Me: “You know they (Cornell) hung in there, gave everyone a little bit of a thrill at 40-34.”
Hoops: “They were never winning the game.”
Me: “I didn’t say that, but it was closer than a lot of people thought it was going to be.”
Hoops: “The story of this game was 32-16 at halftime.”
Me: “Hoops, the game is 40 minutes long. You can’t say the second half didn’t count.”
Hoops: “Okay then, what was the margin after 40 minutes—17, right?”
He had me there because Kentucky did bloat the margin a little by making its late free throws. Still, it was clear he was sensitive to the fact that people were going to somehow question Kentucky and Calipari because the margin had melted to six and was still only nine with 71 seconds to play. Actually what really matters is simple: Kentucky, like West Virginia, is still playing. And, if there is one area where I think the Cornell kids and Hoops are in 100 percent agreement it is this: The Sweet 16, at least right afterwards, isn’t about moral victories or getting the margin to six.
“We didn’t come in here just to play a good game or keep it close,” Cornell center Jeff Foote said. “There was no doubt in our minds we could play with them or anyone in the country. They were better than us and that’s all that matters.”
Or, as Jim Valvano famously said all those years ago, “survive and advance.”
West Virginia and Kentucky both did that and their game Saturday should be wildly competitive. Perhaps not pretty but very competitive.
Obviously I did not get to see the games at Salt Lake City but Brad Greenberg, the coach at Radford sent me a post-midnight e-mail during the second overtime of Kansas State-Xavier that simply said: “I’m not sure I can remember the last time I saw clutch shooting like this.”
Clearly that was a great game. I wish Xavier had won because that would have guaranteed at least one team from a non-major conference making The Final Four. What’s more, Xavier and Butler played one of the best and most controversial games of the season early on, Butler winning on a Gordon Hayward bucket after a 10 minute delay for the officials to figure out what had happened because of a clock malfunction. I’m not sure they’ve figured it out yet.

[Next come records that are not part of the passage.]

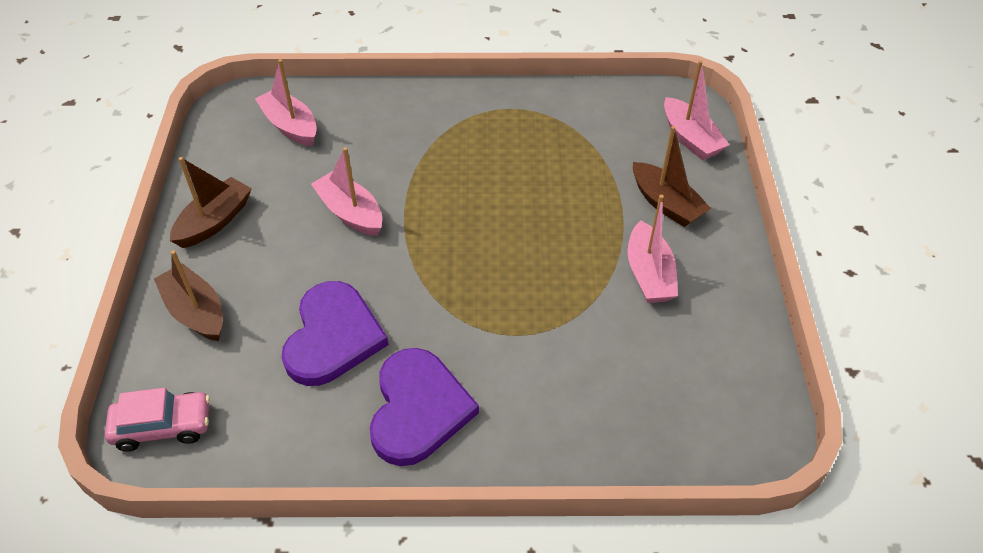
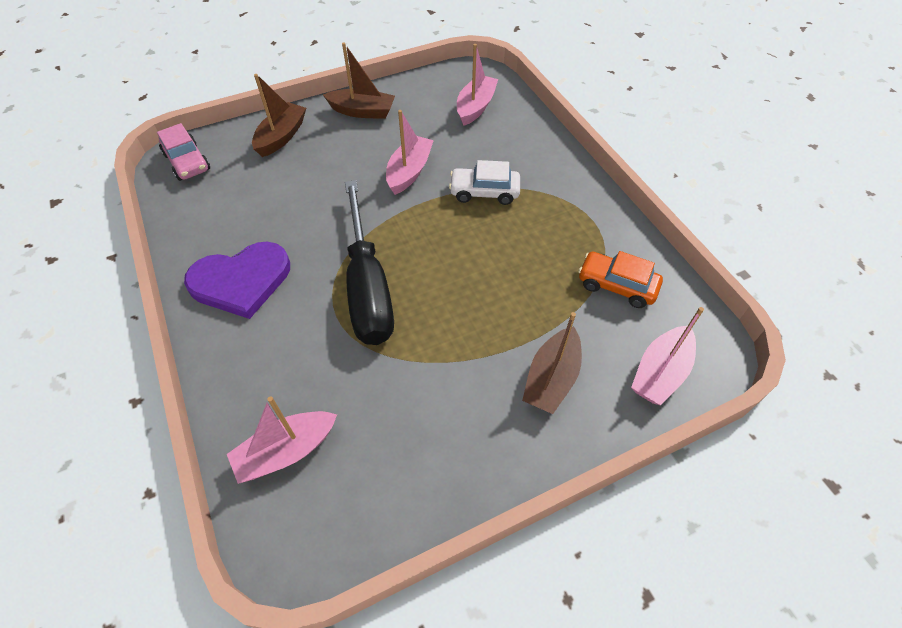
camera: 65 degrees right, 5 degrees up
purple heart [281,281,389,386] -> none
pink boat [628,195,678,303] -> pink boat moved to [227,396,337,484]
none -> black screwdriver [345,180,394,345]
none -> white car [449,160,520,205]
none -> orange car [578,251,663,308]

Syracuse losing, as you might expect, took a lot of life out of The Carrier Dome. The upper deck was surprisingly full at the start of Washington-West Virginia. There had been some fear the game would be played with almost no one in the building because Syracuse was on TV at the same time but the real fans—not the rich guys downstairs—showed up for the tipoff. That made me feel good about Syracuse as a basketball town. I know how big The Orange are up here—walking around yesterday I was convinced there was a city ordinance requiring that everyone wear a Syracuse sweatshirt and/or cap—but these are clearly BASKETBALL fans not just bandwagon fans like so many fans of so many teams are. For example, there was almost no one in Kentucky blue in the place when game 1 started.

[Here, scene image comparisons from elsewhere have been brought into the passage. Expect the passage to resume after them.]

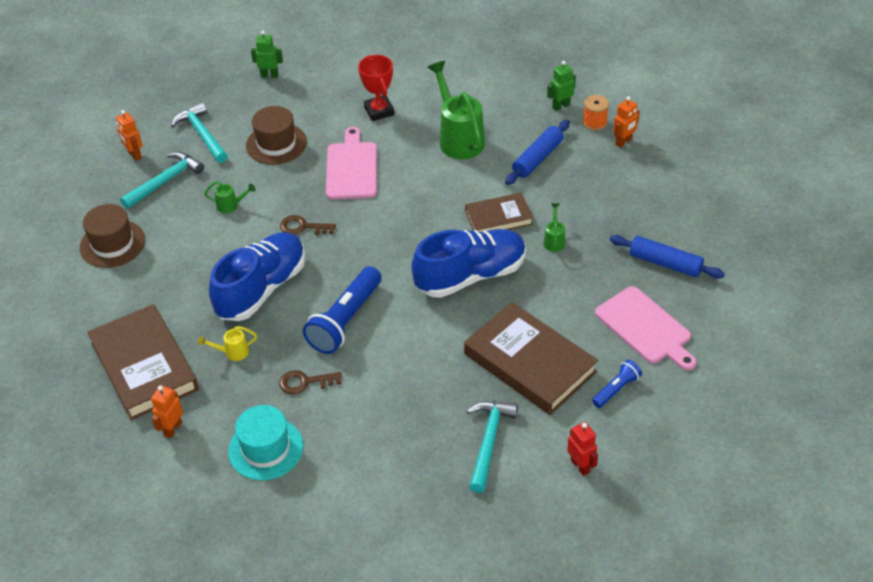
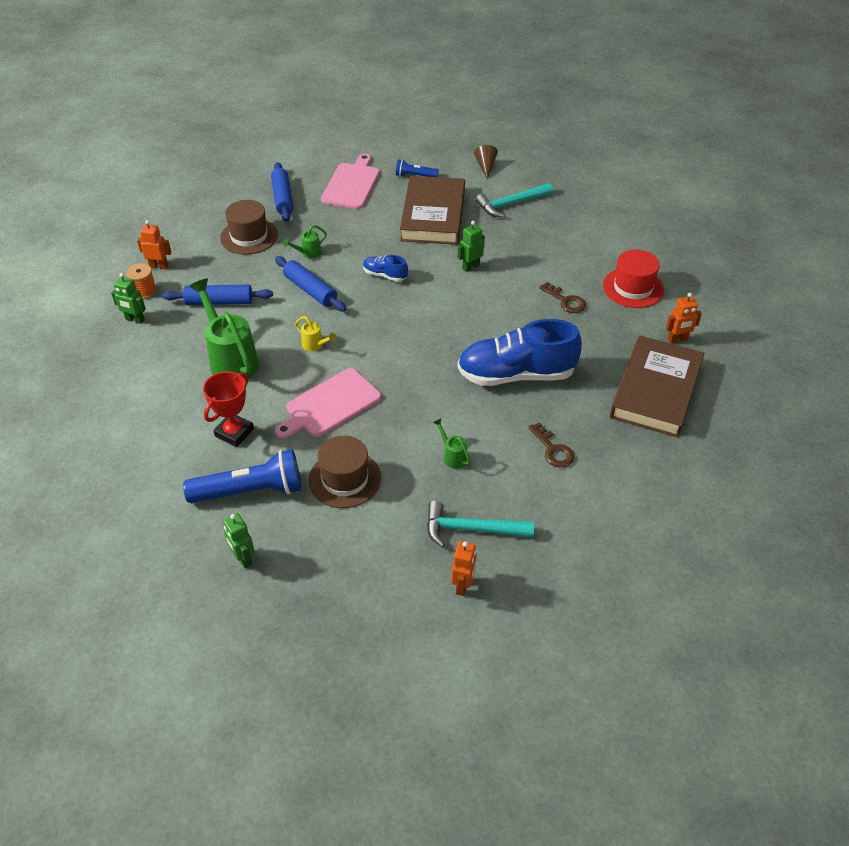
camera: 130 degrees left, 0 degrees up
brown hat [80,204,145,268] -> brown hat moved to [220,200,278,255]
turquoise hammer [171,102,228,163] -> none
yellow watering can [198,326,257,361] -> yellow watering can moved to [295,316,337,352]
turquoise hat [228,405,303,480] -> red hat [603,250,664,308]
brown key [280,215,336,235] -> brown key moved to [528,422,574,467]
blue flashlight [303,266,382,354] -> blue flashlight moved to [183,449,301,503]
blue shoe [411,229,526,298] -> blue shoe [363,255,408,282], size x0.45
green watering can [427,61,485,159] -> green watering can turned 120 degrees clockwise [189,278,259,379]
brown book [465,193,533,232] -> blue rolling pin [275,256,346,311]
red robot [567,422,598,476] -> brown cone [474,145,498,179]
none -> green robot [458,221,485,272]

One other little bit of inside baseball: For about the one-thousandth time the NCAA’s wireless system didn’t work. The NCAA Tournament is about the only sports event that I cover—and I’m told by colleagues this is a universal—where you have to pay for wireless ($16.50 per day) and then it almost never works. There’s always a different excuse, including last year at The Final Four in Detroit when it went down allegedly because of the placement of some CBS camera. Last night it was supposed to be three computers on press row sending out some kind of wrong signal plus overload on capacity.
What, they didn’t know there would be a lot of media there? It wasn’t until almost the end of game one with people frantic because it was 10 o’clock and everyone was on deadline or past deadline, that they got press row hard-wired so people could file.
Last year in Detroit when I asked during a meeting with the basketball committee why in the world we were still getting charged for a system that DIDN’T work the answer was, “well we have this contract…”
Fine. You guys are about to re-open your TV contract so you can make a couple billion more dollars. How about re-opening your wireless contract and find a company that’s competent enough to figure out how to make the system work. I’d say this isn’t rocket science but apparently it is.